--- Task details ---
Swap "Page size" for "Canvas size" everywhere in the lines below and leave everything else as it is. Leave the pictures out of your answer.

--- Extracted material ---
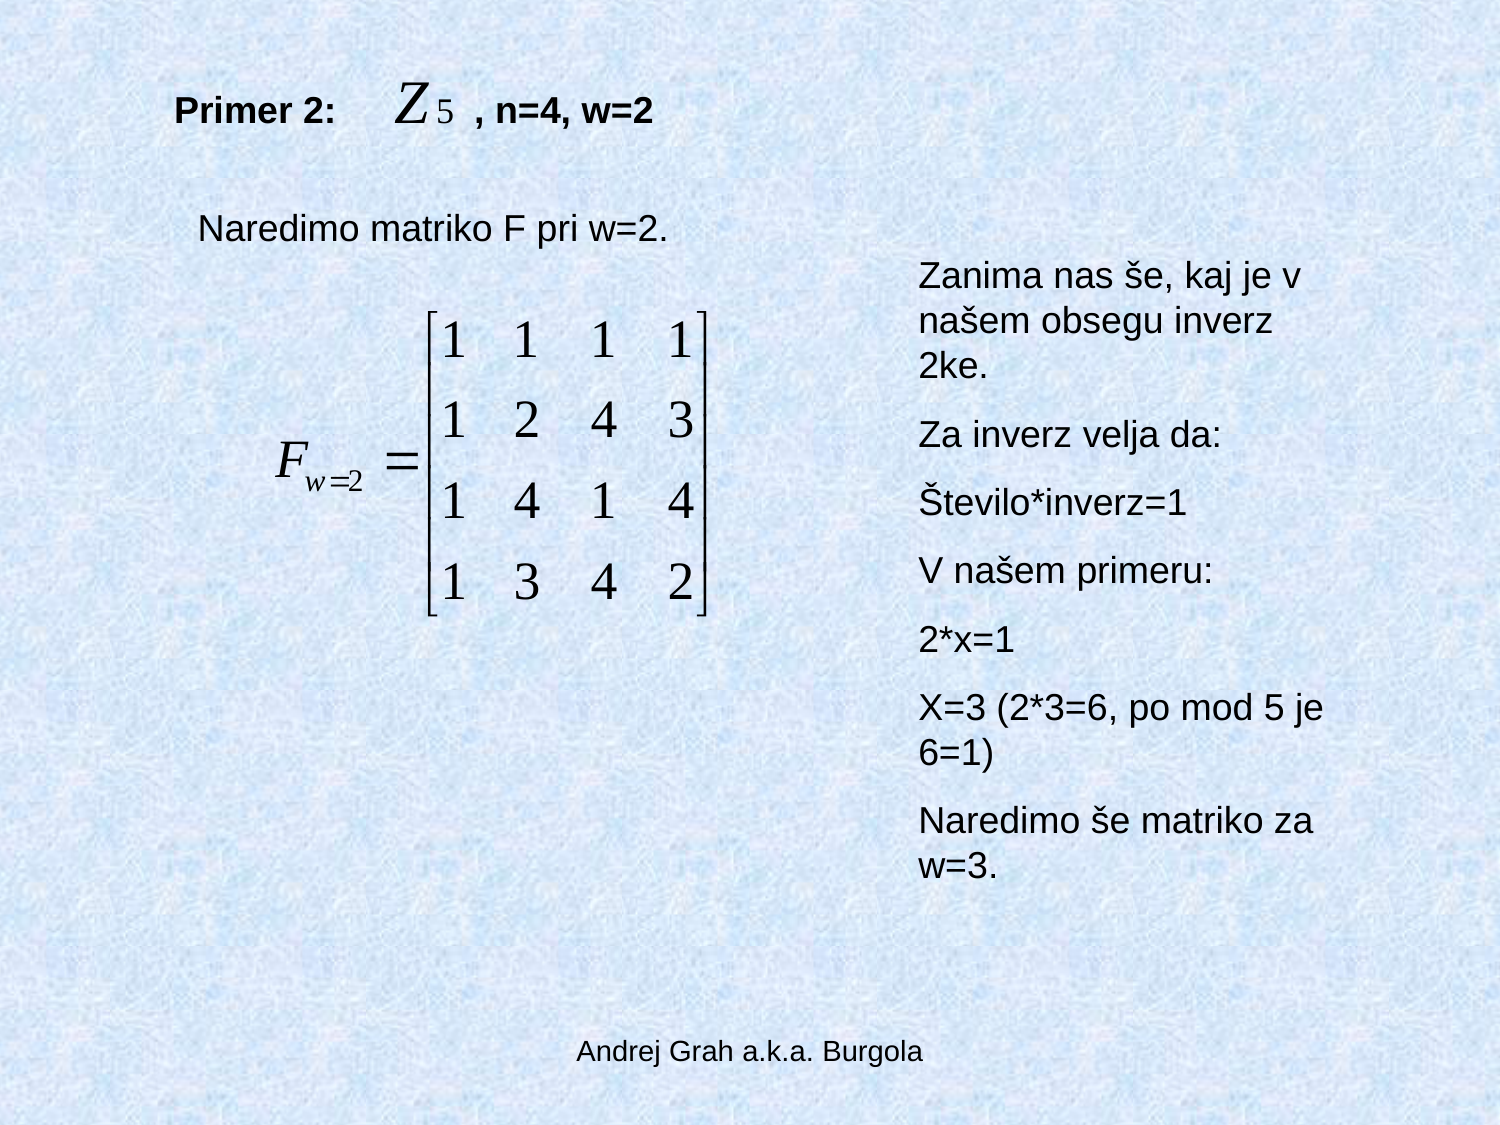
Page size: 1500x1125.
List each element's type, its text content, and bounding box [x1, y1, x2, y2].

text_box Andrej Grah a.k.a. Burgola [512, 1024, 988, 1103]
chart [383, 66, 467, 139]
text_box Naredimo matriko F pri w=2. [183, 196, 857, 257]
picture [0, 0, 1500, 1125]
text_box Primer 2: , n=4, w=2 [159, 78, 383, 139]
text_box Primer 2: , n=4, w=2 [467, 78, 1247, 139]
text_box Zanima nas še, kaj je v našem obsegu inverz 2ke. Za inverz velja da: Število*inverz=1 V našem primeru: 2*x=1 X=3 (2*3=6, po mod 5 je 6=1) Naredimo še matriko za w=3. [903, 243, 1341, 895]
chart [265, 302, 727, 626]
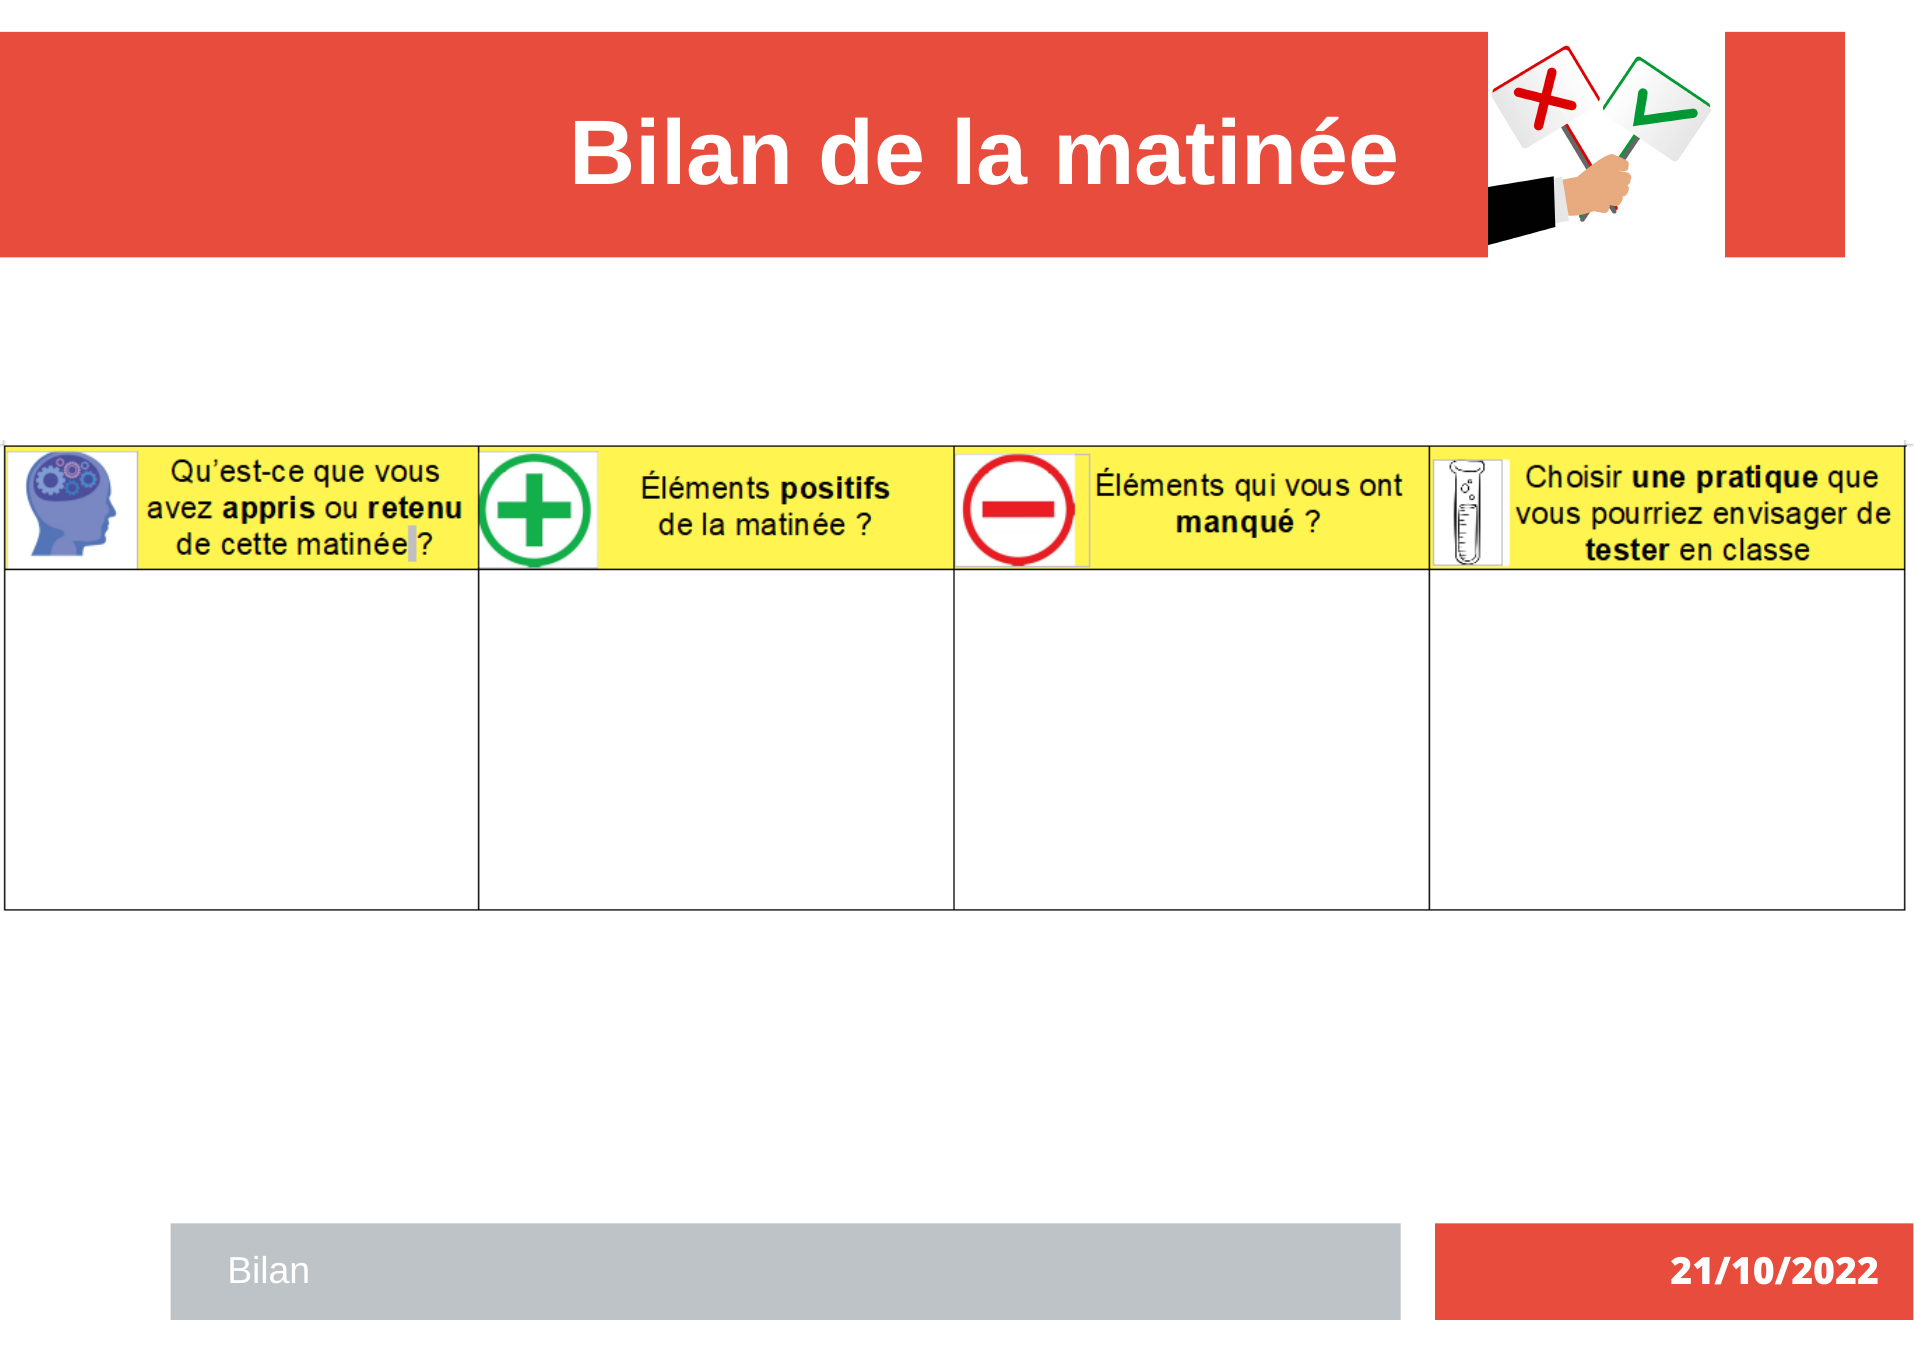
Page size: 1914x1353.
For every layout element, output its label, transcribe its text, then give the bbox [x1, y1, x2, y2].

--- Full output ---
Canvas size: 1500x1125.
List each element's type, its text content, and bounding box [x1, y1, x2, y2].

text_box Andrej Grah a.k.a. Burgola [512, 1024, 988, 1103]
chart [383, 66, 467, 139]
text_box Naredimo matriko F pri w=2. [183, 196, 857, 257]
picture [0, 0, 1500, 1125]
text_box Primer 2: , n=4, w=2 [159, 78, 383, 139]
text_box Primer 2: , n=4, w=2 [467, 78, 1247, 139]
text_box Zanima nas še, kaj je v našem obsegu inverz 2ke. Za inverz velja da: Število*inverz=1 V našem primeru: 2*x=1 X=3 (2*3=6, po mod 5 je 6=1) Naredimo še matriko za w=3. [903, 243, 1341, 895]
chart [265, 302, 727, 626]
Canvas size: 1914x1353.
For every layout element, output its label, transcribe its text, then give the bbox [x1, y1, x2, y2].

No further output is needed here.